So this just happened. BigQuery integration with Sheets!. This is great; now you can use a spreadsheet as a federated datasource for BigQuery, and therefore query (and join with other massive datasets) your spreadsheet data in real time.
It’s good, but it’s not quite all that yet, so here’s a few things I found out that might save you some time as you start to enjoy this awesomeness. I assume that it’s not fully released yet, and these things will be sorted out soon.
It’s a CSV
Actually, the Google Sheets doesn’t exist as an option, so the only selection that works is CSV.
The url
The ? in the BigQuery UI says the format is
You can do that, but it’s probably more convenient to use the url from the sheets editor.

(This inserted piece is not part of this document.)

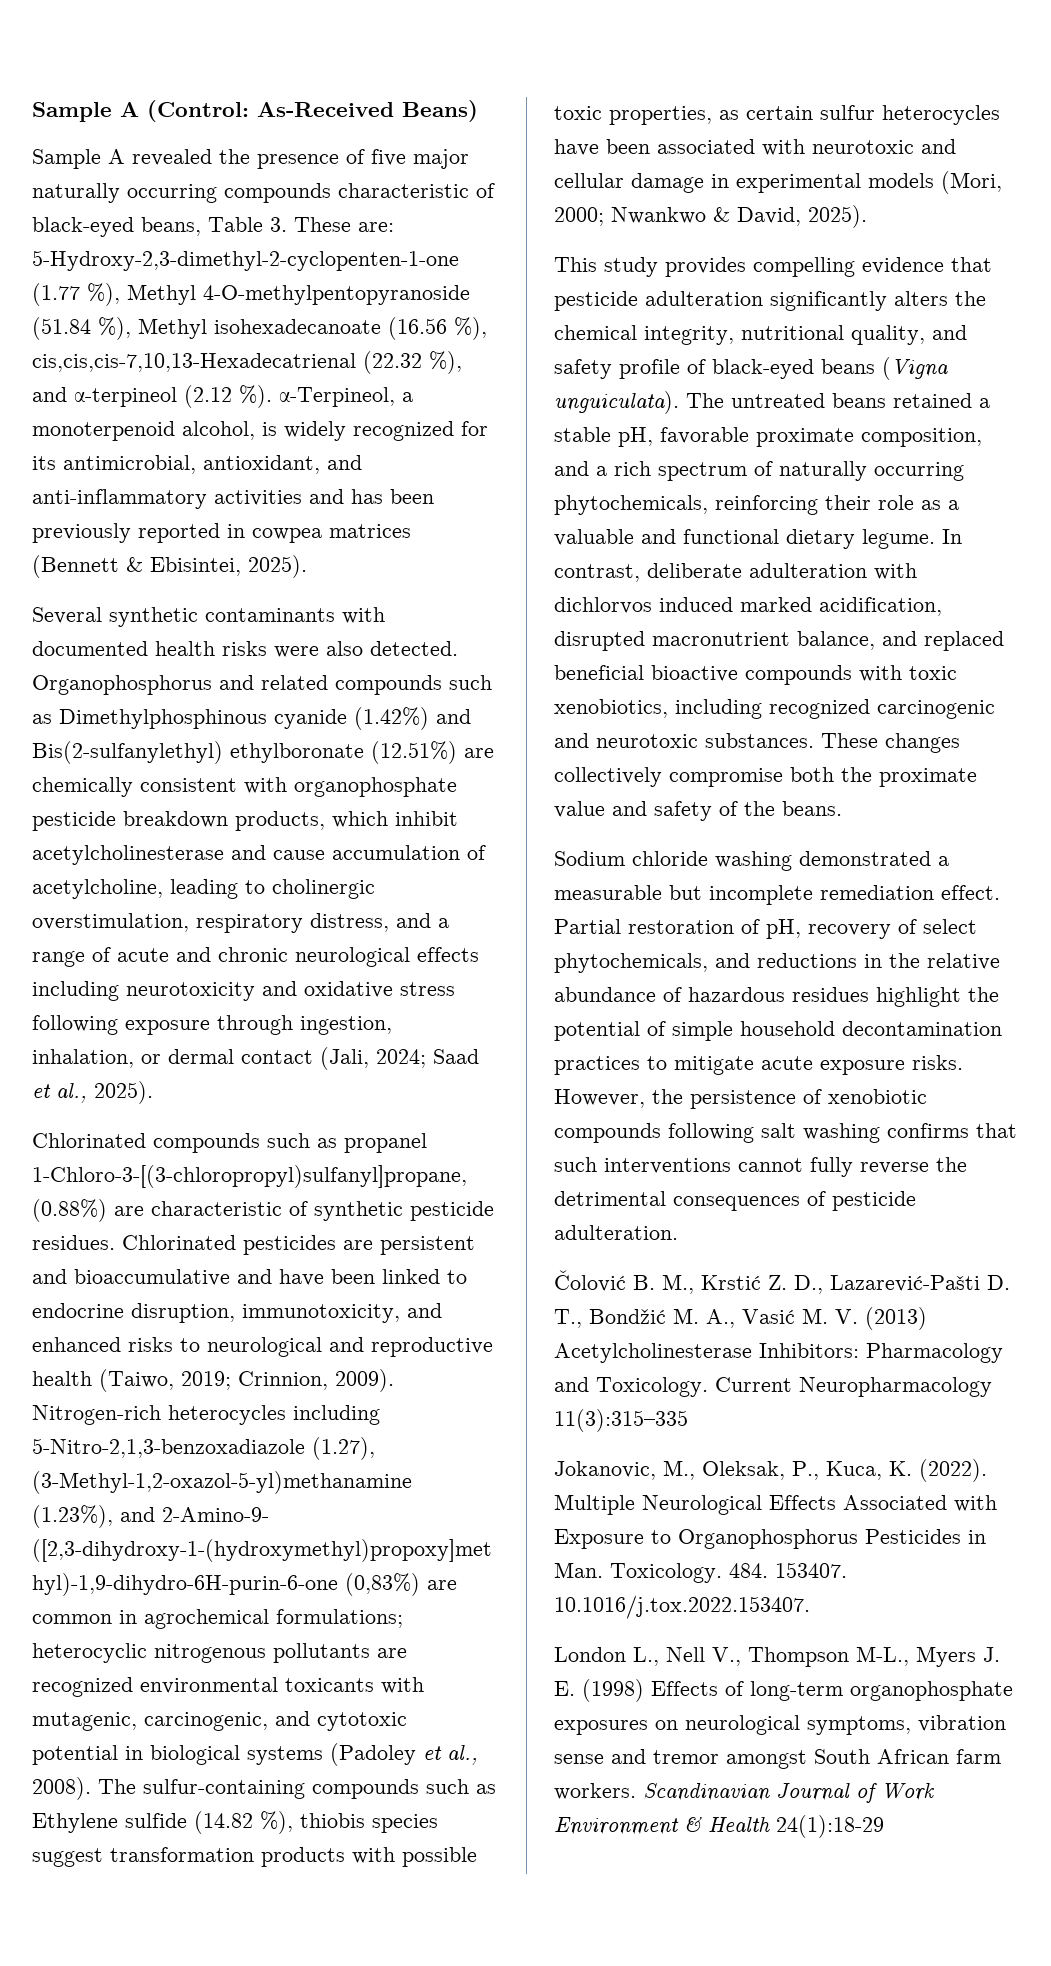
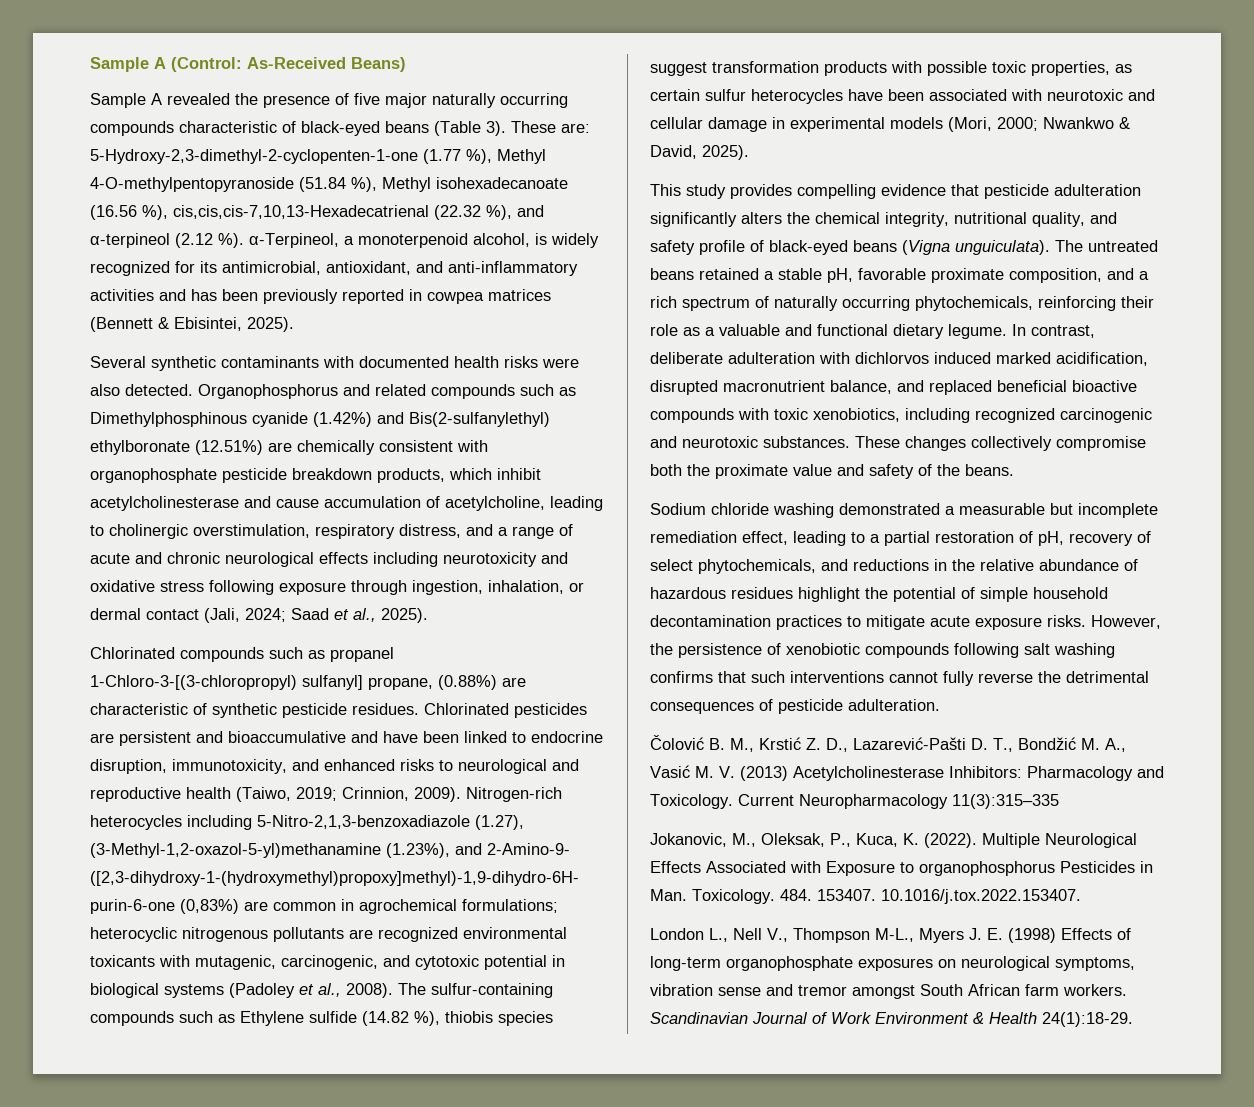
[141,217,287,236] beans, Table 3. -> [385,121,506,136] beans (Table 3).
[32,1165,467,1188] 1-Chloro-3-[(3-chloropropyl)sulfanyl]propane, -> [90,675,433,690] 1-Chloro-3-[(3-chloropropyl) sulfanyl] propane,
[941,885,1000,900] [554,919,621,934] effect. Partial -> [742,531,930,546] effect, leading to a partial
[678,1529,858,1549] Organophosphorus -> [919,861,1055,876] organophosphorus
[776,1815,884,1838] 24(1):18-29 -> [1042,1012,1133,1027] 24(1):18-29.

https://docs.google.com/spreadsheets/d/1HLrLO2xnbk_1vezB_kmPvDFv1oX50HcD1P1lQfv7KKY/edit#gid=0
Selecting the sheet
The gid= parameter is used to identify which sheet to use, but this is apparently ignored. The first sheet is used regardless of the gid specified. So this means that only the first sheet in the workbook is able to be BigQuerified.
The schema
You’d think that the sheet would be able to automatically figure out its own schema and data type, using the heading row of the sheet, but it doesn’t. You have to specify the schema manually – entering each field. It’s a good idea to go into ‘edit as text’ once you’ve set the schema up and save the definition somewhere – which will look something like this, since you can’t seem to be able to edit the setting (or even get to this option) once the table has been created.
ipnumber:STRING,name:STRING
Skipping the header row
Since this is being treated as a CSV, the header row is nothing special – and you need to tell it to skip it – since you’ve set up the schema manually anyway, otherwise the header row will end up as part of your data.
Changing the sheet structure
If you ,say, add a column, after creating the schema
that’s to say my schema says this
but I’ve since added a new column in my sheet
This query
SELECT * FROM [airports.bb]
returns the data based on the original schema
which means that the schema is position based and not in any way dynamic. It’s not surprising since the heading row is not used anyway, but it’s certainly something to look out for.
Summary
All this means that what we are able to do today doesn’t seem to exactly match the expectations raised by the released blogpost – Hopefully when we see the version with the Google Sheets input option – all this will be taken care of.